◆ EXERCISE PROMPT ◆
Write the data out again so that it matches word for word.

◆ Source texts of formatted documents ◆
◆ ◆ ◆ ◆ ◆

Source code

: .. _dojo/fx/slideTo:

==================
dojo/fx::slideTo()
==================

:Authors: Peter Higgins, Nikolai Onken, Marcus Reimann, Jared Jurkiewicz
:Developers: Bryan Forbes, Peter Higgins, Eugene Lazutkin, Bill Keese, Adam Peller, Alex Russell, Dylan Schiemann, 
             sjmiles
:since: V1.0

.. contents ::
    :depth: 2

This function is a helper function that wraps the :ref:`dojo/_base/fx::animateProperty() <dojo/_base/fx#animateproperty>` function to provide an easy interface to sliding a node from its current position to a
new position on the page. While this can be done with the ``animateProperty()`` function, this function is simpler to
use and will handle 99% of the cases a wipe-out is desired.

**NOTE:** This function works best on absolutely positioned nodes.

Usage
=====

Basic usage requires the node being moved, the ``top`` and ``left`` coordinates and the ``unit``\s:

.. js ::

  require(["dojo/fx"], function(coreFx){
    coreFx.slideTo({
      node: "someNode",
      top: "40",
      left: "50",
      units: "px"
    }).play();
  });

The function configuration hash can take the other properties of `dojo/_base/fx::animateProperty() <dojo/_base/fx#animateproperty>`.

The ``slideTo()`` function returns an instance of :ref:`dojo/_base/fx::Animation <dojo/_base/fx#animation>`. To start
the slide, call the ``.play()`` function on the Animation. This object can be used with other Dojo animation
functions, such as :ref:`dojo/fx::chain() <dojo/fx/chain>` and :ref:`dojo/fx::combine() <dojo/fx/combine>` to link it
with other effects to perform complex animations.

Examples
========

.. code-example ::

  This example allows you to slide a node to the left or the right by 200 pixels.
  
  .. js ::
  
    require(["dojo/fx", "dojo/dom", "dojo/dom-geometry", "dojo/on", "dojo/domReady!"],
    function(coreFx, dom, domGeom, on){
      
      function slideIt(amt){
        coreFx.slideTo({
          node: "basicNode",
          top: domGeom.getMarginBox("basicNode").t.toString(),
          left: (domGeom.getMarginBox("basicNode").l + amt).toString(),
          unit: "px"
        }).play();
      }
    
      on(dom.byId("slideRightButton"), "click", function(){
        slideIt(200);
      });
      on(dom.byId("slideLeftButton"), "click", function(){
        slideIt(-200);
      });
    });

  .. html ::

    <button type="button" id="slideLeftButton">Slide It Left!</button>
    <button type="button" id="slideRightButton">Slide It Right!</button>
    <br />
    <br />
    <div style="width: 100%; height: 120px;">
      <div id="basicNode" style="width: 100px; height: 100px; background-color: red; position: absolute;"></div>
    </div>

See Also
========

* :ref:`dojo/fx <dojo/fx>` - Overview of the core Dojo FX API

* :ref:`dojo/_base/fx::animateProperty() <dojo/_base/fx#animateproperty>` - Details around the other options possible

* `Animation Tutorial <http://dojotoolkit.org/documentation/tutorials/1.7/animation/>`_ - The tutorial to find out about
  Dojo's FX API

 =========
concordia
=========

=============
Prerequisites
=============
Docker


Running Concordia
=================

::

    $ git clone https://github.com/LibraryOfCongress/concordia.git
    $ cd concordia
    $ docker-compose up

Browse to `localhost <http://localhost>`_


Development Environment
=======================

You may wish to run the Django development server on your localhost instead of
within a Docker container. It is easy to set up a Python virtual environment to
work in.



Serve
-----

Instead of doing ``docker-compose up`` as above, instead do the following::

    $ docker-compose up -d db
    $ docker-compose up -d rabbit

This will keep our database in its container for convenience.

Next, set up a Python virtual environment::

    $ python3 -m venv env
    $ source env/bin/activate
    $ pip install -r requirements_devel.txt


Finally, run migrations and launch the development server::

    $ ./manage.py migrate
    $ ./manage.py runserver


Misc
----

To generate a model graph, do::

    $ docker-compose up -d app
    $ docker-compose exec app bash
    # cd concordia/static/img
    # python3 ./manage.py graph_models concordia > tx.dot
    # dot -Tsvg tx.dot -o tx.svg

◆ ◆ ◆ ◆ ◆

◆ RESPONSE TO THE TASK ◆
Source code

: .. _dojo/fx/slideTo:

==================
dojo/fx::slideTo()
==================

:Authors: Peter Higgins, Nikolai Onken, Marcus Reimann, Jared Jurkiewicz
:Developers: Bryan Forbes, Peter Higgins, Eugene Lazutkin, Bill Keese, Adam Peller, Alex Russell, Dylan Schiemann, 
             sjmiles
:since: V1.0

.. contents ::
    :depth: 2

This function is a helper function that wraps the :ref:`dojo/_base/fx::animateProperty() <dojo/_base/fx#animateproperty>` function to provide an easy interface to sliding a node from its current position to a
new position on the page. While this can be done with the ``animateProperty()`` function, this function is simpler to
use and will handle 99% of the cases a wipe-out is desired.

**NOTE:** This function works best on absolutely positioned nodes.

Usage
=====

Basic usage requires the node being moved, the ``top`` and ``left`` coordinates and the ``unit``\s:

.. js ::

  require(["dojo/fx"], function(coreFx){
    coreFx.slideTo({
      node: "someNode",
      top: "40",
      left: "50",
      units: "px"
    }).play();
  });

The function configuration hash can take the other properties of `dojo/_base/fx::animateProperty() <dojo/_base/fx#animateproperty>`.

The ``slideTo()`` function returns an instance of :ref:`dojo/_base/fx::Animation <dojo/_base/fx#animation>`. To start
the slide, call the ``.play()`` function on the Animation. This object can be used with other Dojo animation
functions, such as :ref:`dojo/fx::chain() <dojo/fx/chain>` and :ref:`dojo/fx::combine() <dojo/fx/combine>` to link it
with other effects to perform complex animations.

Examples
========

.. code-example ::

  This example allows you to slide a node to the left or the right by 200 pixels.
  
  .. js ::
  
    require(["dojo/fx", "dojo/dom", "dojo/dom-geometry", "dojo/on", "dojo/domReady!"],
    function(coreFx, dom, domGeom, on){
      
      function slideIt(amt){
        coreFx.slideTo({
          node: "basicNode",
          top: domGeom.getMarginBox("basicNode").t.toString(),
          left: (domGeom.getMarginBox("basicNode").l + amt).toString(),
          unit: "px"
        }).play();
      }
    
      on(dom.byId("slideRightButton"), "click", function(){
        slideIt(200);
      });
      on(dom.byId("slideLeftButton"), "click", function(){
        slideIt(-200);
      });
    });

  .. html ::

    <button type="button" id="slideLeftButton">Slide It Left!</button>
    <button type="button" id="slideRightButton">Slide It Right!</button>
    <br />
    <br />
    <div style="width: 100%; height: 120px;">
      <div id="basicNode" style="width: 100px; height: 100px; background-color: red; position: absolute;"></div>
    </div>

See Also
========

* :ref:`dojo/fx <dojo/fx>` - Overview of the core Dojo FX API

* :ref:`dojo/_base/fx::animateProperty() <dojo/_base/fx#animateproperty>` - Details around the other options possible

* `Animation Tutorial <http://dojotoolkit.org/documentation/tutorials/1.7/animation/>`_ - The tutorial to find out about
  Dojo's FX API

 =========
concordia
=========

=============
Prerequisites
=============
Docker


Running Concordia
=================

::

    $ git clone https://github.com/LibraryOfCongress/concordia.git
    $ cd concordia
    $ docker-compose up

Browse to `localhost <http://localhost>`_


Development Environment
=======================

You may wish to run the Django development server on your localhost instead of
within a Docker container. It is easy to set up a Python virtual environment to
work in.



Serve
-----

Instead of doing ``docker-compose up`` as above, instead do the following::

    $ docker-compose up -d db
    $ docker-compose up -d rabbit

This will keep our database in its container for convenience.

Next, set up a Python virtual environment::

    $ python3 -m venv env
    $ source env/bin/activate
    $ pip install -r requirements_devel.txt


Finally, run migrations and launch the development server::

    $ ./manage.py migrate
    $ ./manage.py runserver


Misc
----

To generate a model graph, do::

    $ docker-compose up -d app
    $ docker-compose exec app bash
    # cd concordia/static/img
    # python3 ./manage.py graph_models concordia > tx.dot
    # dot -Tsvg tx.dot -o tx.svg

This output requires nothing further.